### Work instruction a
According to the investment text, what risk does holding funds invested in different geographical areas expose investors to?

### Text shown
# # #
Time, patience and making informed decisions are key to building a diverse portfolio.

Making sense of today’s market headwinds and building a diverse portfolio should be key priorities for all investors. Whether you have a lump sum to invest or want to invest regularly each month, it’s important to know your money is working hard for you.

Growing your wealth is not something that happens automatically. Whatever your long-term wealth priorities are, planning and successful investing of your wealth can help you get there.

Diversify and spread risk

Holding a number of structured products in a portfolio not only serves to spread risk, but it can also improve the shape of the potential outcomes. Portfolios should typically include the main asset classes needed to properly diversify and spread risk, as well as grow money in line with the investor’s attitude and risk tolerance.

The four classes of assets are generally considered to be: stocks and shares or equities, fixed income or bonds, money market or cash equivalents, and property or other tangible assets. Depending on your attitude to risk, your portfolio may include some or all of these asset types, as they have different levels of risk and move in different ways relative to one another. There are no good or bad asset allocations; you need to find the one that’s right for you based on your own situation and investment goals.

Different geographical areas

Investors also need to consider holding funds invested in different geographical areas, to further spread risk and protect them from stock market corrections. But this exposes investors to foreign currency risk. This means that when sterling is weak, every pound invested will buy fewer foreign currency-denominated investments. However, if investors already have overseas investments, lower exchange rates can be beneficial, as this will boost values.
# # #
[Dataset items]
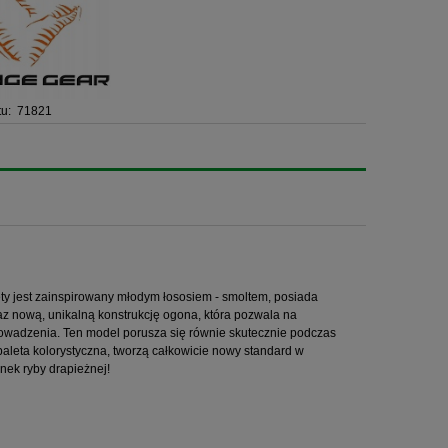
u:
71821
ty jest zainspirowany młodym łososiem - smoltem, posiada
az nową, unikalną konstrukcję ogona, która pozwala na
prowadzenia. Ten model porusza się równie skutecznie podczas
 paleta kolorystyczna, tworzą całkowicie nowy standard w
nek ryby drapieżnej!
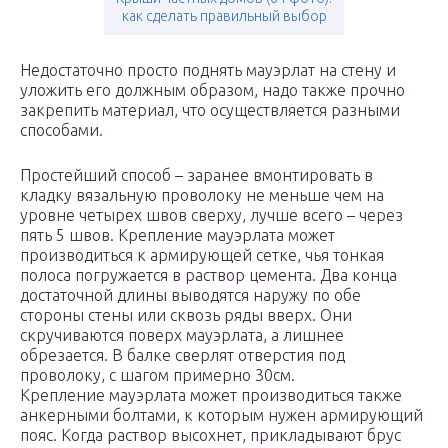
как сделать правильный выбор
Недостаточно просто поднять мауэрлат на стену и
уложить его должным образом, надо также прочно
закрепить материал, что осуществляется разными
способами.
Простейший способ – заранее вмонтировать в
кладку вязальную проволоку не меньше чем на
уровне четырех швов сверху, лучше всего – через
пять 5 швов. Крепление мауэрлата может
производиться к армирующей сетке, чья тонкая
полоса погружается в раствор цемента. Два конца
достаточной длины выводятся наружу по обе
стороны стены или сквозь ряды вверх. Они
скручиваются поверх мауэрлата, а лишнее
обрезается. В балке сверлят отверстия под
проволоку, с шагом примерно 30см.
Крепление мауэрлата может производиться также
анкерными болтами, к которым нужен армирующий
пояс. Когда раствор высохнет, прикладывают брус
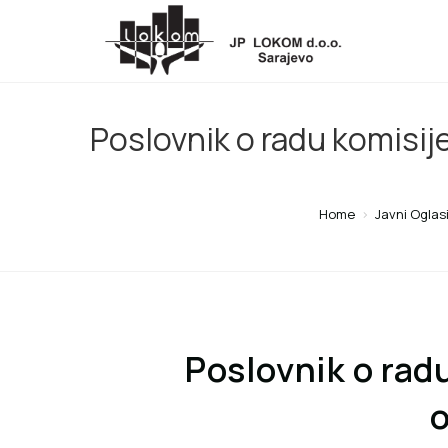
Poslovnik o radu komisij
Home
>
Javni Oglas
Poslovnik o rad
o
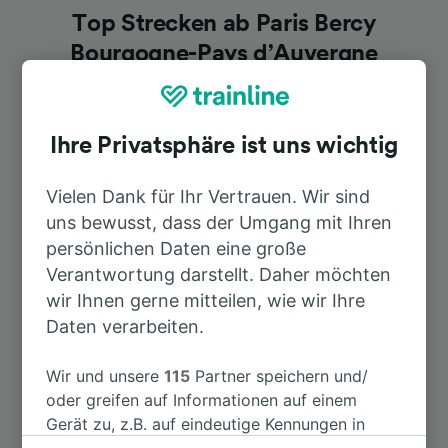
Top Strecken ab Paris Bercy
Bourgogne-Pays d’Auvergne
Dauer
Ihre Privatsphäre ist uns wichtig
Nach Dijon Ville
2h 54min
Vielen Dank für Ihr Vertrauen. Wir sind
uns bewusst, dass der Umgang mit Ihren
Nach Nevers
1h 59min
persönlichen Daten eine große
Verantwortung darstellt. Daher möchten
Nach Sens
1h 5min
wir Ihnen gerne mitteilen, wie wir Ihre
Daten verarbeiten.
Nach Auxerre-St-Gervais
1h 42min
Wir und unsere
115
Partner speichern und/
oder greifen auf Informationen auf einem
Nach Clermont-Ferrand
3h 30min
Gerät zu, z.B. auf eindeutige Kennungen in
Cookies, um personenbezogene Daten zu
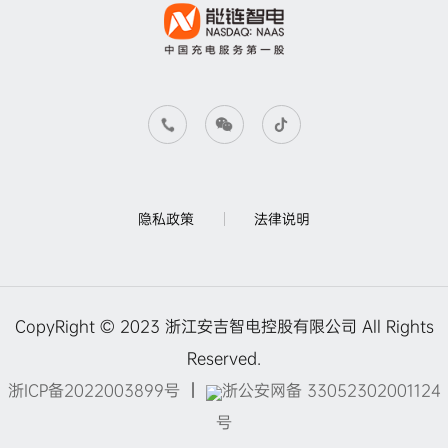
隐私政策
法律说明
CopyRight © 2023 浙江安吉智电控股有限公司 All Rights
Reserved.
浙ICP备2022003899号
｜
浙公安网备 33052302001124
号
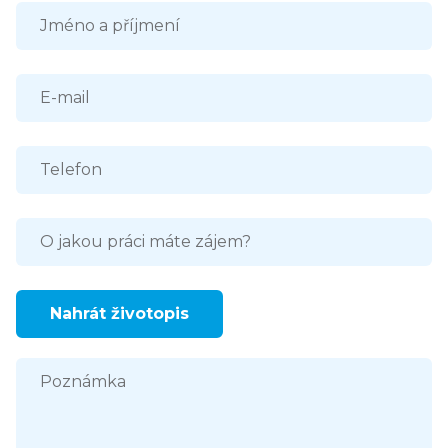
Nahrát životopis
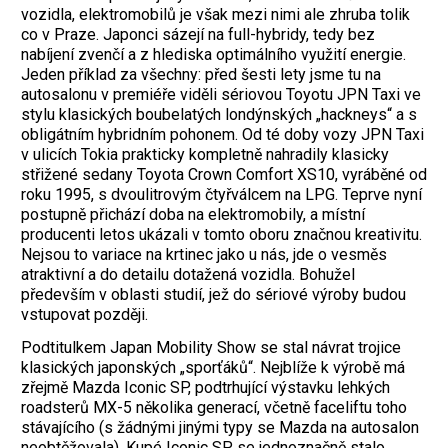
vozidla, elektromobilů je však mezi nimi ale zhruba tolik
co v Praze. Japonci sázejí na full-hybridy, tedy bez
nabíjení zvenčí a z hlediska optimálního využití energie.
Jeden příklad za všechny: před šesti lety jsme tu na
autosalonu v premiéře viděli sériovou Toyotu JPN Taxi ve
stylu klasických boubelatých londýnských „hackneys“ a s
obligátním hybridním pohonem. Od té doby vozy JPN Taxi
v ulicích Tokia prakticky kompletně nahradily klasicky
střižené sedany Toyota Crown Comfort XS10, vyráběné od
roku 1995, s dvoulitrovým čtyřválcem na LPG. Teprve nyní
postupně přichází doba na elektromobily, a místní
producenti letos ukázali v tomto oboru značnou kreativitu.
Nejsou to variace na krtinec jako u nás, jde o vesměs
atraktivní a do detailu dotažená vozidla. Bohužel
především v oblasti studií, jež do sériové výroby budou
vstupovat později.
Podtitulkem Japan Mobility Show se stal návrat trojice
klasických japonských „sporťáků“. Nejblíže k výrobě má
zřejmě Mazda Iconic SP, podtrhující výstavku lehkých
roadsterů MX-5 několika generací, včetně faceliftu toho
stávajícího (s žádnými jinými typy se Mazda na autosalon
neobtěžovala). Kupé Iconic SP se jednoznačně stalo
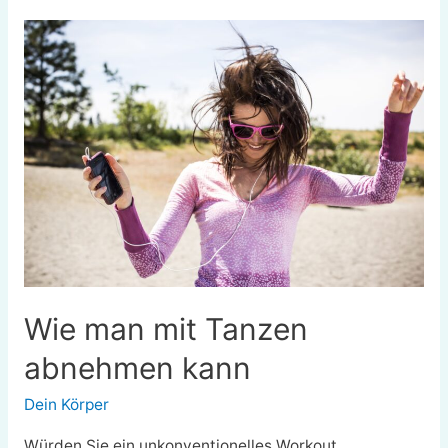
der
Verwendung
des
BMI
zur
Messung
der
Gesundheit
Wie man mit Tanzen
abnehmen kann
Dein Körper
Würden Sie ein unkonventionelles Workout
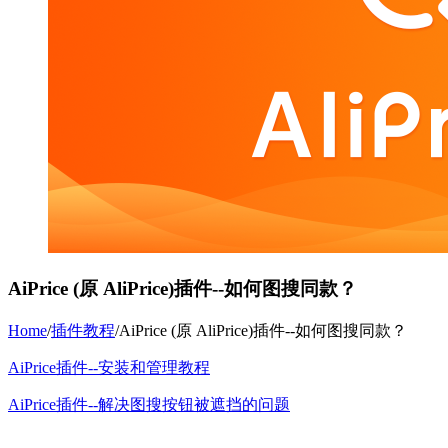
AiPrice (原 AliPrice)插件--如何图搜同款？
Home
/
插件教程
/
AiPrice (原 AliPrice)插件--如何图搜同款？
AiPrice插件--安装和管理教程
AiPrice插件--解决图搜按钮被遮挡的问题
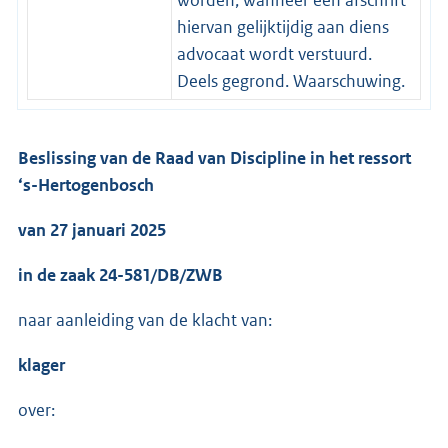
hiervan gelijktijdig aan diens
advocaat wordt verstuurd.
Deels gegrond. Waarschuwing.
Beslissing van de Raad van Discipline in het ressort
‘s-Hertogenbosch
van 27 januari 2025
in de zaak 24-581/DB/ZWB
naar aanleiding van de klacht van:
klager
over:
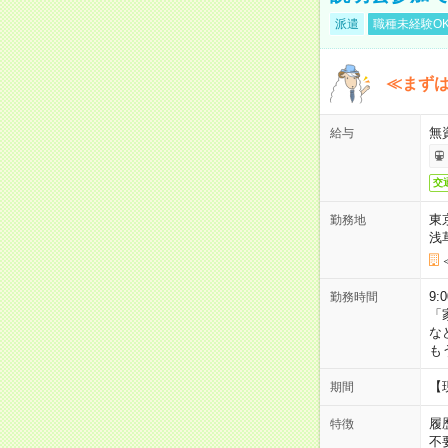
派遣
職種未経験O
≪まずは
無
給与
交
東
勤務地
浅
9:
勤務時間
「
な
も
【
期間
履
特徴
不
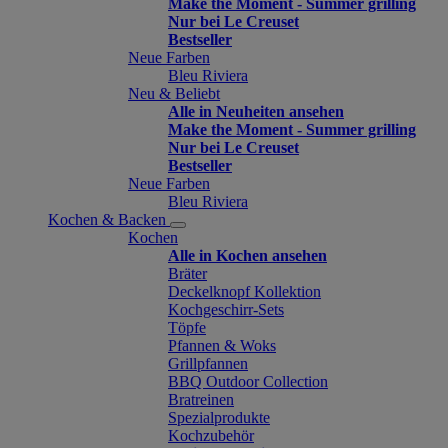
Make the Moment - Summer grilling
Nur bei Le Creuset
Bestseller
Neue Farben
Bleu Riviera
Neu & Beliebt
Alle in Neuheiten ansehen
Make the Moment - Summer grilling
Nur bei Le Creuset
Bestseller
Neue Farben
Bleu Riviera
Kochen & Backen
Kochen
Alle in Kochen ansehen
Bräter
Deckelknopf Kollektion
Kochgeschirr-Sets
Töpfe
Pfannen & Woks
Grillpfannen
BBQ Outdoor Collection
Bratreinen
Spezialprodukte
Kochzubehör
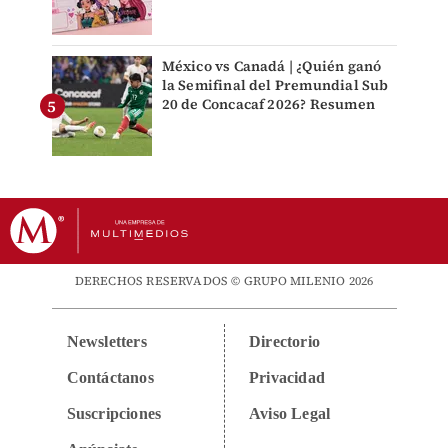
México vs Canadá | ¿Quién ganó
la Semifinal del Premundial Sub
20 de Concacaf 2026? Resumen
DERECHOS RESERVADOS © GRUPO MILENIO 2026
Newsletters
Directorio
Contáctanos
Privacidad
Suscripciones
Aviso Legal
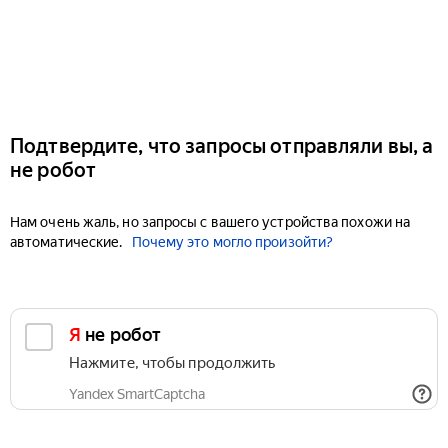
Подтвердите, что запросы отправляли вы, а
не робот
Нам очень жаль, но запросы с вашего устройства похожи на
автоматические.
Почему это могло произойти?
Я не робот
Нажмите, чтобы продолжить
Yandex SmartCaptcha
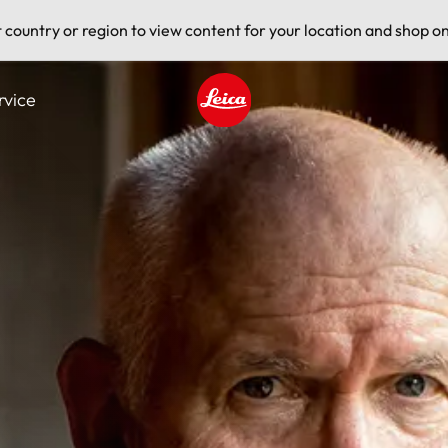
t country or region to view content for your location and shop on
rvice
Leica logo - Home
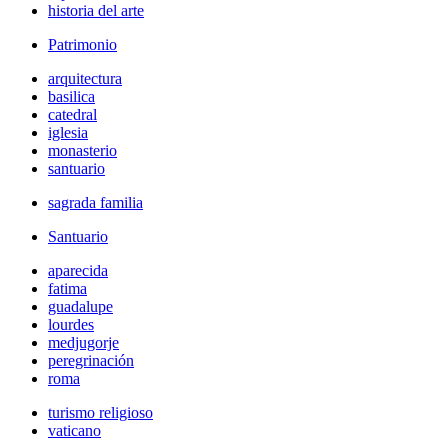
historia del arte
Patrimonio
arquitectura
basilica
catedral
iglesia
monasterio
santuario
sagrada familia
Santuario
aparecida
fatima
guadalupe
lourdes
medjugorje
peregrinación
roma
turismo religioso
vaticano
# # #
### Work instruction b
Copy out everything in the rows from their start down through the line containing "nek ryby drapieżnej!", leaving out the pictures.

### Exercise response a
Foreign currency risk.

### Exercise response b
u:
71821
ty jest zainspirowany młodym łososiem - smoltem, posiada
az nową, unikalną konstrukcję ogona, która pozwala na
prowadzenia. Ten model porusza się równie skutecznie podczas
 paleta kolorystyczna, tworzą całkowicie nowy standard w
nek ryby drapieżnej!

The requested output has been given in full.